For language : As occitan-speaker i can understand a great part of a catalan speech.
Of course they're some differences and it's distinct languages, but the difference is due to prononciation, some graphic different uses, castillan/french influence.
In the timeline i'm working on, i would make catalan, due to different cultural expension, rather a franco-provencal regards french situation for occitan : not really just another dialect, but not a complete distinct language.
And, no, Provencal is really closer to all other occitans dialects with a virtual 90% (in radical cases) of inter-comprehension. Only graphic differencies CAN cause some difficulties. But in oral, no problems.

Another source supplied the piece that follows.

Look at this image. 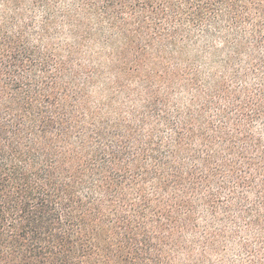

Provencal is a dialect, not a language.
For prononciation, some uses are settled in vertical zones, as one sound use in Gasconha and Western Catalunya, others in Lengadoc and Easter Catalunya.
For further explanation, Pierre Bec have made vulagrizing books on occitan. But i don't know if it were translated
For a state : somes possibilities
Early Middle-Ages : surviving Kingdom of Tolosa
High Middle-Ages : surviving Kingdom of Aquitaine
Classic Middle-Ages : victorious Kingdom of Aragon in 1213 ( Battle of Muret) or a Burgondy-like destiny for Raimondine dynasty?
French Revolution : Girondine sucessful creation of "République du Midi" (a real proposition made by few revolutionnaries, not an occitan republic, more meridional french oriented)
Maybe you can work with a surviving occitan Poitou. Due to diseases ofr High Middle-Ages, to the continual invasion of Aquitaine by Franks who make Loire zone depopulated (much like southern Asturias in early reconquista), occitanophone population was replaced by francophone colonization, until Gironde.